Labeled area outline entries:
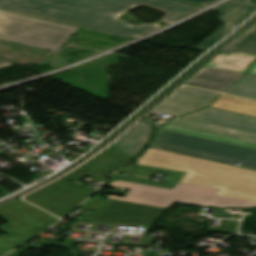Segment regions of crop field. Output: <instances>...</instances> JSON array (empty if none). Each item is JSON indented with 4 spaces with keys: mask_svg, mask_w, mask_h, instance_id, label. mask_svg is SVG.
I'll list each match as a JSON object with an SVG mask.
<instances>
[{
    "mask_svg": "<svg viewBox=\"0 0 256 256\" xmlns=\"http://www.w3.org/2000/svg\"><path fill=\"white\" fill-rule=\"evenodd\" d=\"M162 130H167V131L181 133V134L190 135V136H195V137H199V138H204V139H209V140L219 141V142H223V143H228V144H233V145L256 149V144H254V143L240 141V140L231 139V138H226V137L217 136V135H212V134H208V133H203V132H199V131H195V130H191V129H187V128H183V127H179V126H174V125H170V124L165 125L162 128Z\"/></svg>",
    "mask_w": 256,
    "mask_h": 256,
    "instance_id": "20",
    "label": "crop field"
},
{
    "mask_svg": "<svg viewBox=\"0 0 256 256\" xmlns=\"http://www.w3.org/2000/svg\"><path fill=\"white\" fill-rule=\"evenodd\" d=\"M178 1H183V2H188V3H193V4L206 6V5L212 3L216 0H178Z\"/></svg>",
    "mask_w": 256,
    "mask_h": 256,
    "instance_id": "23",
    "label": "crop field"
},
{
    "mask_svg": "<svg viewBox=\"0 0 256 256\" xmlns=\"http://www.w3.org/2000/svg\"><path fill=\"white\" fill-rule=\"evenodd\" d=\"M211 107L256 116V102L220 94Z\"/></svg>",
    "mask_w": 256,
    "mask_h": 256,
    "instance_id": "18",
    "label": "crop field"
},
{
    "mask_svg": "<svg viewBox=\"0 0 256 256\" xmlns=\"http://www.w3.org/2000/svg\"><path fill=\"white\" fill-rule=\"evenodd\" d=\"M218 94L190 87H182L155 111L180 116L209 106Z\"/></svg>",
    "mask_w": 256,
    "mask_h": 256,
    "instance_id": "10",
    "label": "crop field"
},
{
    "mask_svg": "<svg viewBox=\"0 0 256 256\" xmlns=\"http://www.w3.org/2000/svg\"><path fill=\"white\" fill-rule=\"evenodd\" d=\"M247 74L256 76V61L249 67Z\"/></svg>",
    "mask_w": 256,
    "mask_h": 256,
    "instance_id": "25",
    "label": "crop field"
},
{
    "mask_svg": "<svg viewBox=\"0 0 256 256\" xmlns=\"http://www.w3.org/2000/svg\"><path fill=\"white\" fill-rule=\"evenodd\" d=\"M224 93L256 100V77L245 75L239 83L233 85Z\"/></svg>",
    "mask_w": 256,
    "mask_h": 256,
    "instance_id": "21",
    "label": "crop field"
},
{
    "mask_svg": "<svg viewBox=\"0 0 256 256\" xmlns=\"http://www.w3.org/2000/svg\"><path fill=\"white\" fill-rule=\"evenodd\" d=\"M76 29L0 10V39L3 40L56 52Z\"/></svg>",
    "mask_w": 256,
    "mask_h": 256,
    "instance_id": "4",
    "label": "crop field"
},
{
    "mask_svg": "<svg viewBox=\"0 0 256 256\" xmlns=\"http://www.w3.org/2000/svg\"><path fill=\"white\" fill-rule=\"evenodd\" d=\"M98 198H100V196L99 195H96V196H94V198H91V199H89V200H87L85 203H83L81 206H86V205H88L90 202H92V201H94V200H96V199H98Z\"/></svg>",
    "mask_w": 256,
    "mask_h": 256,
    "instance_id": "27",
    "label": "crop field"
},
{
    "mask_svg": "<svg viewBox=\"0 0 256 256\" xmlns=\"http://www.w3.org/2000/svg\"><path fill=\"white\" fill-rule=\"evenodd\" d=\"M10 65H14V64L0 58V68H4V67L10 66Z\"/></svg>",
    "mask_w": 256,
    "mask_h": 256,
    "instance_id": "26",
    "label": "crop field"
},
{
    "mask_svg": "<svg viewBox=\"0 0 256 256\" xmlns=\"http://www.w3.org/2000/svg\"><path fill=\"white\" fill-rule=\"evenodd\" d=\"M213 10L221 12L218 18L224 25L197 46L198 49L206 50L228 35L256 10V0H231Z\"/></svg>",
    "mask_w": 256,
    "mask_h": 256,
    "instance_id": "9",
    "label": "crop field"
},
{
    "mask_svg": "<svg viewBox=\"0 0 256 256\" xmlns=\"http://www.w3.org/2000/svg\"><path fill=\"white\" fill-rule=\"evenodd\" d=\"M167 121H168V120H163L162 122L159 121V122H157V123H154V122L142 120L141 122L148 123V124L153 125V126L161 127V126L164 125Z\"/></svg>",
    "mask_w": 256,
    "mask_h": 256,
    "instance_id": "24",
    "label": "crop field"
},
{
    "mask_svg": "<svg viewBox=\"0 0 256 256\" xmlns=\"http://www.w3.org/2000/svg\"><path fill=\"white\" fill-rule=\"evenodd\" d=\"M93 192L64 178L25 197L41 208L63 217Z\"/></svg>",
    "mask_w": 256,
    "mask_h": 256,
    "instance_id": "7",
    "label": "crop field"
},
{
    "mask_svg": "<svg viewBox=\"0 0 256 256\" xmlns=\"http://www.w3.org/2000/svg\"><path fill=\"white\" fill-rule=\"evenodd\" d=\"M132 167H134V164H131V165H129V166H127V167H125V168H123V169L117 171V172H125V171L131 169Z\"/></svg>",
    "mask_w": 256,
    "mask_h": 256,
    "instance_id": "28",
    "label": "crop field"
},
{
    "mask_svg": "<svg viewBox=\"0 0 256 256\" xmlns=\"http://www.w3.org/2000/svg\"><path fill=\"white\" fill-rule=\"evenodd\" d=\"M0 217L7 222L0 226V230L6 233L0 236V256L45 227L14 201L0 206Z\"/></svg>",
    "mask_w": 256,
    "mask_h": 256,
    "instance_id": "8",
    "label": "crop field"
},
{
    "mask_svg": "<svg viewBox=\"0 0 256 256\" xmlns=\"http://www.w3.org/2000/svg\"><path fill=\"white\" fill-rule=\"evenodd\" d=\"M109 186L130 189L124 197L106 195V198L161 208L174 201L215 207H256V203L214 196L216 189L177 183L172 190L115 180Z\"/></svg>",
    "mask_w": 256,
    "mask_h": 256,
    "instance_id": "3",
    "label": "crop field"
},
{
    "mask_svg": "<svg viewBox=\"0 0 256 256\" xmlns=\"http://www.w3.org/2000/svg\"><path fill=\"white\" fill-rule=\"evenodd\" d=\"M168 151L256 170V150L157 130L149 145Z\"/></svg>",
    "mask_w": 256,
    "mask_h": 256,
    "instance_id": "5",
    "label": "crop field"
},
{
    "mask_svg": "<svg viewBox=\"0 0 256 256\" xmlns=\"http://www.w3.org/2000/svg\"><path fill=\"white\" fill-rule=\"evenodd\" d=\"M256 55L234 52L232 54H218L216 58L207 64V67L245 73L249 63ZM253 62V61H252Z\"/></svg>",
    "mask_w": 256,
    "mask_h": 256,
    "instance_id": "17",
    "label": "crop field"
},
{
    "mask_svg": "<svg viewBox=\"0 0 256 256\" xmlns=\"http://www.w3.org/2000/svg\"><path fill=\"white\" fill-rule=\"evenodd\" d=\"M182 118L198 120L256 133V117L232 113L215 108H205Z\"/></svg>",
    "mask_w": 256,
    "mask_h": 256,
    "instance_id": "12",
    "label": "crop field"
},
{
    "mask_svg": "<svg viewBox=\"0 0 256 256\" xmlns=\"http://www.w3.org/2000/svg\"><path fill=\"white\" fill-rule=\"evenodd\" d=\"M234 51L256 54V23L240 37L235 38L230 44L220 50L221 53Z\"/></svg>",
    "mask_w": 256,
    "mask_h": 256,
    "instance_id": "19",
    "label": "crop field"
},
{
    "mask_svg": "<svg viewBox=\"0 0 256 256\" xmlns=\"http://www.w3.org/2000/svg\"><path fill=\"white\" fill-rule=\"evenodd\" d=\"M151 133V126L138 123L112 146L134 158L147 143Z\"/></svg>",
    "mask_w": 256,
    "mask_h": 256,
    "instance_id": "14",
    "label": "crop field"
},
{
    "mask_svg": "<svg viewBox=\"0 0 256 256\" xmlns=\"http://www.w3.org/2000/svg\"><path fill=\"white\" fill-rule=\"evenodd\" d=\"M104 202L102 198L89 204L88 209H97ZM164 209L108 199L95 212H87L79 220L125 223L149 226L161 215Z\"/></svg>",
    "mask_w": 256,
    "mask_h": 256,
    "instance_id": "6",
    "label": "crop field"
},
{
    "mask_svg": "<svg viewBox=\"0 0 256 256\" xmlns=\"http://www.w3.org/2000/svg\"><path fill=\"white\" fill-rule=\"evenodd\" d=\"M118 175H119V174H117V173H113V174L109 175V176L106 177V178L114 179V178L117 177Z\"/></svg>",
    "mask_w": 256,
    "mask_h": 256,
    "instance_id": "29",
    "label": "crop field"
},
{
    "mask_svg": "<svg viewBox=\"0 0 256 256\" xmlns=\"http://www.w3.org/2000/svg\"><path fill=\"white\" fill-rule=\"evenodd\" d=\"M135 5L165 12L162 20L169 24L200 9L167 0H0V9L6 11L126 38L140 37L159 29L156 23L134 26L115 20Z\"/></svg>",
    "mask_w": 256,
    "mask_h": 256,
    "instance_id": "1",
    "label": "crop field"
},
{
    "mask_svg": "<svg viewBox=\"0 0 256 256\" xmlns=\"http://www.w3.org/2000/svg\"><path fill=\"white\" fill-rule=\"evenodd\" d=\"M244 74L228 72L204 67L186 84L221 92L233 83L239 81Z\"/></svg>",
    "mask_w": 256,
    "mask_h": 256,
    "instance_id": "13",
    "label": "crop field"
},
{
    "mask_svg": "<svg viewBox=\"0 0 256 256\" xmlns=\"http://www.w3.org/2000/svg\"><path fill=\"white\" fill-rule=\"evenodd\" d=\"M20 206H22L25 210H27L31 215H33L36 219H38L41 223L44 225L48 226L51 223L55 222L58 220V218L26 203L20 200H15Z\"/></svg>",
    "mask_w": 256,
    "mask_h": 256,
    "instance_id": "22",
    "label": "crop field"
},
{
    "mask_svg": "<svg viewBox=\"0 0 256 256\" xmlns=\"http://www.w3.org/2000/svg\"><path fill=\"white\" fill-rule=\"evenodd\" d=\"M137 165L185 172L180 183L219 189L216 195L256 202V172L147 148Z\"/></svg>",
    "mask_w": 256,
    "mask_h": 256,
    "instance_id": "2",
    "label": "crop field"
},
{
    "mask_svg": "<svg viewBox=\"0 0 256 256\" xmlns=\"http://www.w3.org/2000/svg\"><path fill=\"white\" fill-rule=\"evenodd\" d=\"M132 159L133 158L111 146L64 178L73 181L88 175L101 182L103 176L108 173L109 170H114Z\"/></svg>",
    "mask_w": 256,
    "mask_h": 256,
    "instance_id": "11",
    "label": "crop field"
},
{
    "mask_svg": "<svg viewBox=\"0 0 256 256\" xmlns=\"http://www.w3.org/2000/svg\"><path fill=\"white\" fill-rule=\"evenodd\" d=\"M169 123L212 133V134L222 135L226 137H231V138H236V139L256 143V134L238 131V130H234L226 127L213 125V124L192 121V120H187L182 118H177L175 120L170 121Z\"/></svg>",
    "mask_w": 256,
    "mask_h": 256,
    "instance_id": "15",
    "label": "crop field"
},
{
    "mask_svg": "<svg viewBox=\"0 0 256 256\" xmlns=\"http://www.w3.org/2000/svg\"><path fill=\"white\" fill-rule=\"evenodd\" d=\"M157 172L165 174L167 180L165 181L164 184L152 182V181H149L148 179L132 177L127 175H124L117 179L172 189L174 185L178 182V180L181 178V176L184 174L179 172L165 171V170L145 168V167H139V166H136L134 170L130 171L127 174L150 178Z\"/></svg>",
    "mask_w": 256,
    "mask_h": 256,
    "instance_id": "16",
    "label": "crop field"
}]
</instances>
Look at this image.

§ Request
Copy the rows from their start through the line containing "I'll list each", substituting "JSON list" for "JSON array" and leaving everything else unchanged. Omit the pictures from your answer.

§ Result
Segment regions of crop field. Output: <instances>...</instances> JSON list (empty if none). Each item is JSON indented with 4 spaces with keys: mask_svg, mask_w, mask_h, instance_id, label. mask_svg is SVG.
I'll list each match as a JSON object with an SVG mask.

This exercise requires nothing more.